START DOCUMENT PASSAGE

The speaker wishes to "sleep in the streets" not a "dorm room," and rejects the mother's "dollar sign" logic, which highlights the poem's tension and the firmness of the speaker's decision. The speaker goes on to say that it is more desirable to "teach kids / to unfold notebooks / like pop-up poker tables" so that they could "learn / to imprint their frustration, their fear / on blank pages." One admires the altruistic stance taken by the poet, and the economic and delightful way it is presented.

In the following section, rejection from colleges (hoped for in the opening) is not what occurs; it appears that acceptance is the norm. Notice the continuation of the card game metaphor:

After every acceptance letter
I spread my fingers, study them
like dealt hands, wondering if
if they were meant to open textbooks.

So now the poem explores the added weight of making this decision after the speaker has been accepted into college; the determination in the opening is reduced to "wondering."

However conflicted this decision might be, the speaker refuses to back down from it. The next two sections demonstrate how help to the suffering might be given. Boldly writing of his or her intentions, the speaker asserts, "I want poverty to cling to me / like gravity, press itself / into my skin." It is with this dramatic declaration that the reader grasps the seriousness of intent of the choice. When the source of the title of the poem is revealed, it is done so with flair and casualness. If the speaker were to deal with this mission, then his or her hands would be

stained with
Dhan'yavada, Meda se: thank you's.
I wouldn't need a degree
to receive them.

Using foreign words for 'thank you' that the speaker might receive is an efficient method of introducing other countries into the poem. Those words would be something that "I could tell my mom" and demonstrate the completion of this dream.

When the speaker reminisces about a story from Sunday school, how "sister [sic] Laura / met a taxi driver / who only made $2 a week" by "rolling around Americans" to pay / for his daughter's malaria medicine," the desire is clear:

I want to find him,
deal him the education
I picked up from Oak Park schools.
He would be able to settle
into the knowledge
that this daughter would be
taken care of.

Although the steps to accomplish taking "care of" the daughter are unplanned, the speaker's determination and intent are clear.

In the next section, the speaker becomes more specific. A choice in college-"tapping kegs" is rejected in favor of "roll[ing] together / soot and smoke / dirt soaked clothes" and "loose children." Then the speaker could "hide them like neat stacks of gamblers' tricks / to restore respiration to people / defeated by curled winds and infections." The last line of this section deserves praise. In it, the end result is firm: "I want to watch children breathe effortlessly."

The last five lines of the poem occur in the future, once the vision has been realized:

When I come back to Chicago,
I can have the security
of knowing
I helped suffocate poverty
with the palms of these hands.

Traveling the world, helping others by "suffocat[ing] poverty," will give the speaker "security"; it is this action and result that is most important in the poem.

I would be remiss if I did not also comment on the poem's successful use of strong verbs and handling of the card game metaphor. Meaningful and precise verbs are the engines that charge a poem; of that, this poem is an excellent example. A few lines demonstrate: "Mom spells logic," teach kids to unfold notebooks," "…. to imprint," "…. poverty to cling to me," "stained with," "rolling around Americans," "roll together" and "hide" children, and "suffocate poverty." The extended metaphor is also mentioned in almost every section of the poem, and not to excess. Some of its applications are: "counted like playing cards," "pop-up poker tables," "dealt hands," "deal him the education," and "neat stacks of gamblers' tricks"-just enough to keep the reader's attention on the metaphor, and not too much to suffocate the poem with it.

In all, this poem is well crafted; it is personal without being saccharine, convincing without being dogmatic, and skilled without showing off. Many congratulations to this gifted writer.

Thank you for the privilege of reading your work.

END DOCUMENT PASSAGE

ACTION ITEM A:
According to the poem review, what does the speaker want to watch children do?
ACTION ITEM B:
Reproduce the stretch of the poem review from "In the next" through "in the poem.".

START DATASET EXTRACT

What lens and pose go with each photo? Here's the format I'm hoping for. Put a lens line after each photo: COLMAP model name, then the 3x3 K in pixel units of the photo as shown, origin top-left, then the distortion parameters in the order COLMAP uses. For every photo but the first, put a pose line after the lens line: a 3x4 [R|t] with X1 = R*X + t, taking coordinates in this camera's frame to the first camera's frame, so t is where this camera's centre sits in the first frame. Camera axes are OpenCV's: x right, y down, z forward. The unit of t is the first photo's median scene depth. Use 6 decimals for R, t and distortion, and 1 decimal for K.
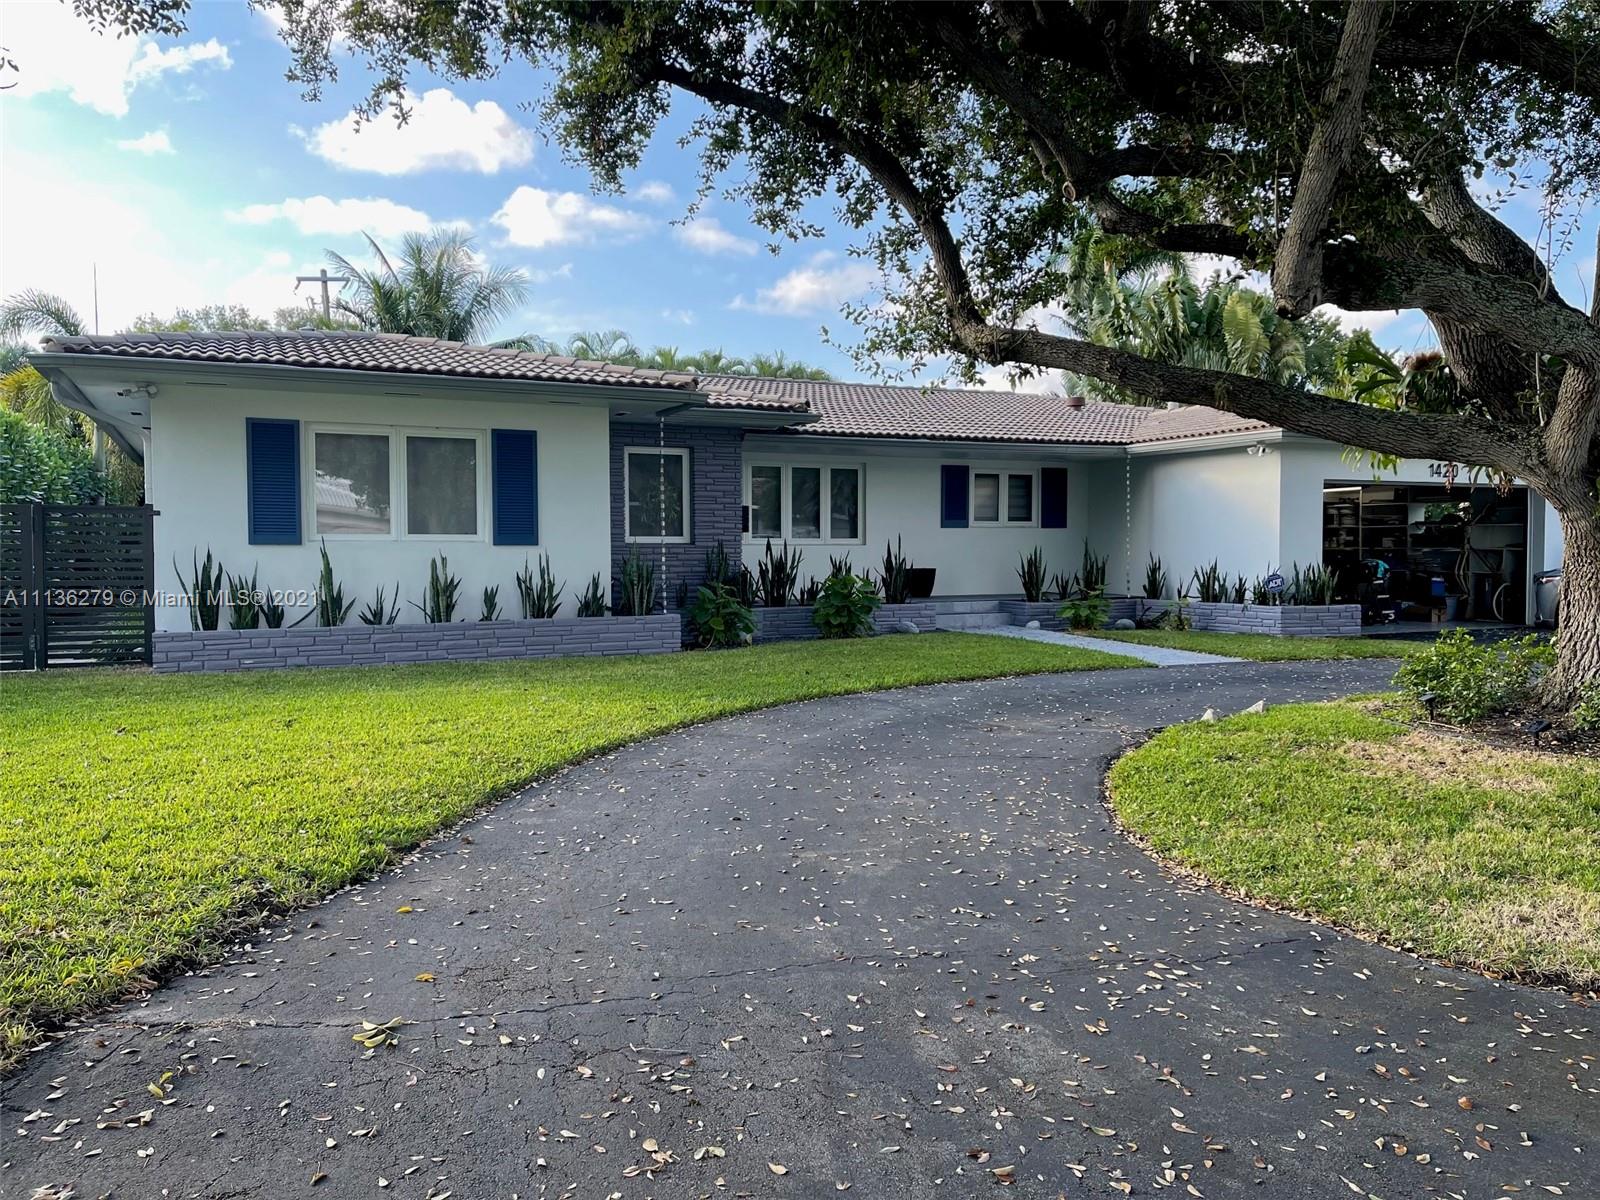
lens RADIAL K [[1208.8, 0, 797.9], [0, 1208.8, 596.2], [0, 0, 1]] dist [0.013014, 0.000993]
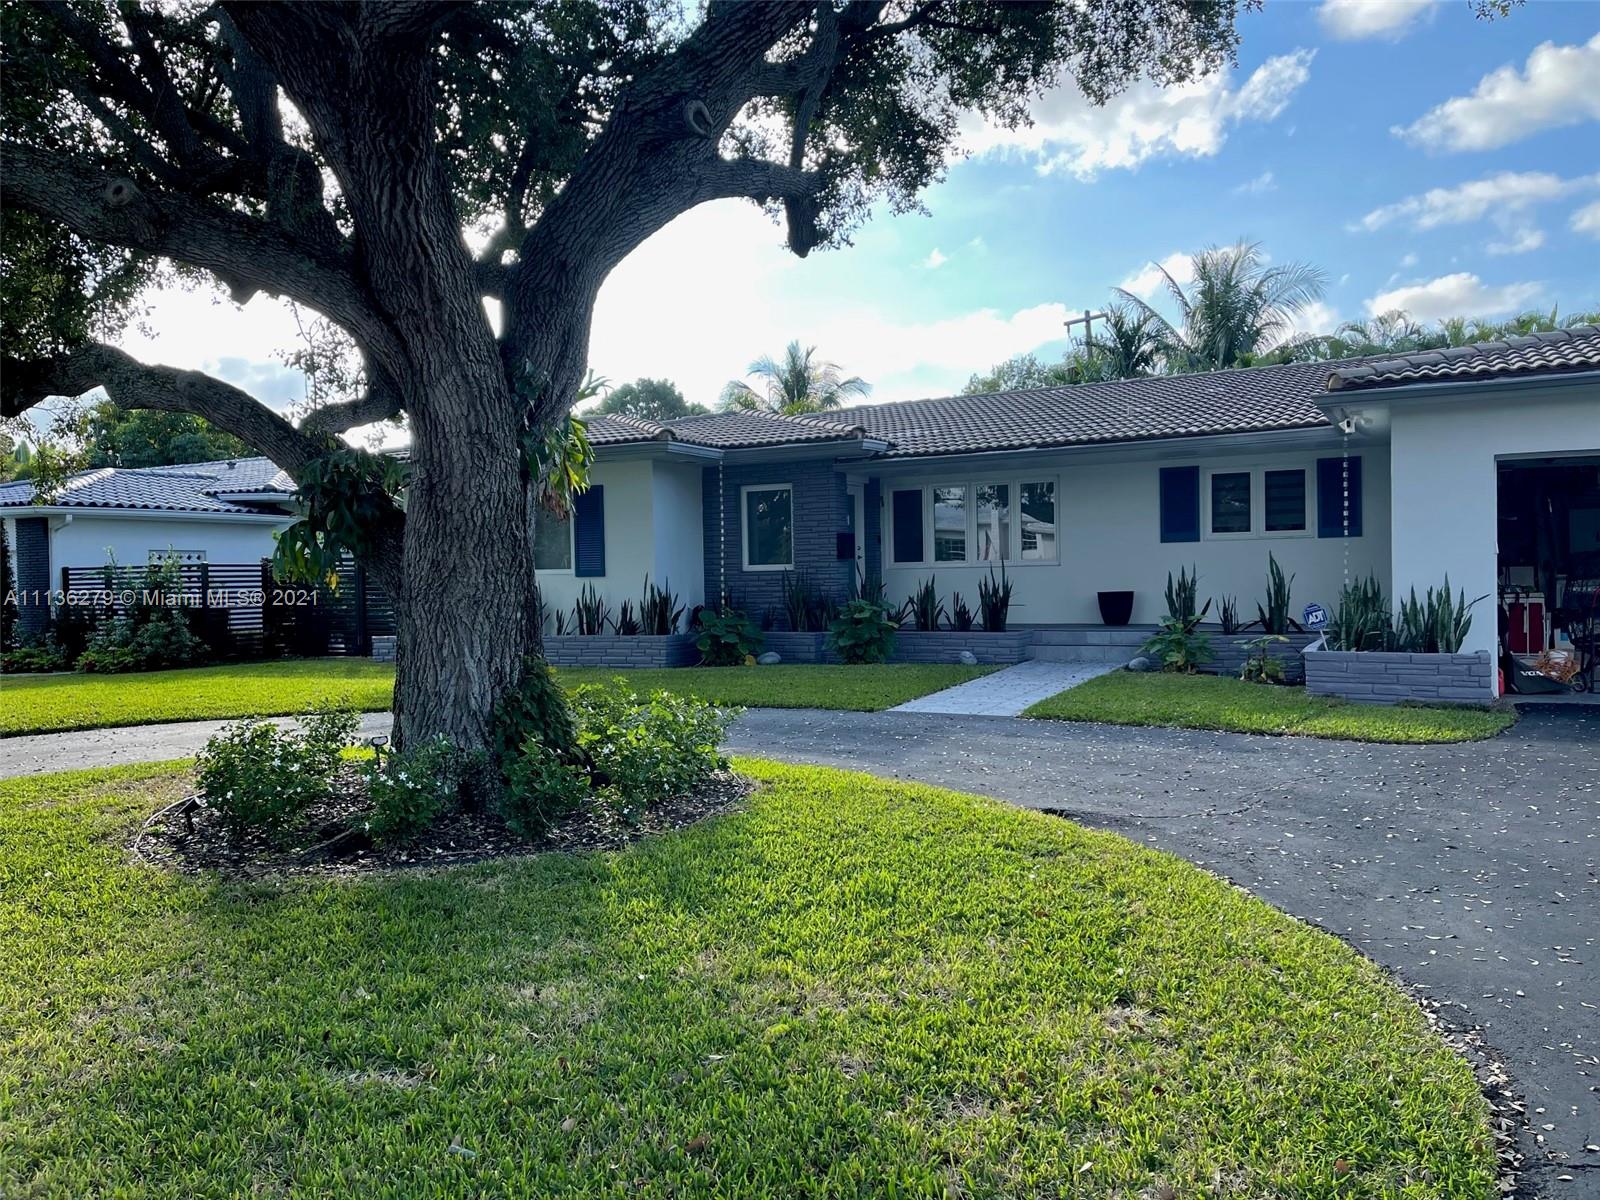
lens RADIAL K [[1208.8, 0, 797.8], [0, 1208.8, 600.6], [0, 0, 1]] dist [0.013014, 0.000993]
pose [[0.592543, 0.006871, -0.805509, 0.642283], [-0.010933, 0.999940, 0.000487, -0.014204], [0.805465, 0.008518, 0.592583, 0.297027]]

END DATASET EXTRACT

TASK SOLUTION A:
Breathe effortlessly.

TASK SOLUTION B:
In the next section, the speaker becomes more specific. A choice in college-"tapping kegs" is rejected in favor of "roll[ing] together / soot and smoke / dirt soaked clothes" and "loose children." Then the speaker could "hide them like neat stacks of gamblers' tricks / to restore respiration to people / defeated by curled winds and infections." The last line of this section deserves praise. In it, the end result is firm: "I want to watch children breathe effortlessly."

The last five lines of the poem occur in the future, once the vision has been realized:

When I come back to Chicago,
I can have the security
of knowing
I helped suffocate poverty
with the palms of these hands.

Traveling the world, helping others by "suffocat[ing] poverty," will give the speaker "security"; it is this action and result that is most important in the poem.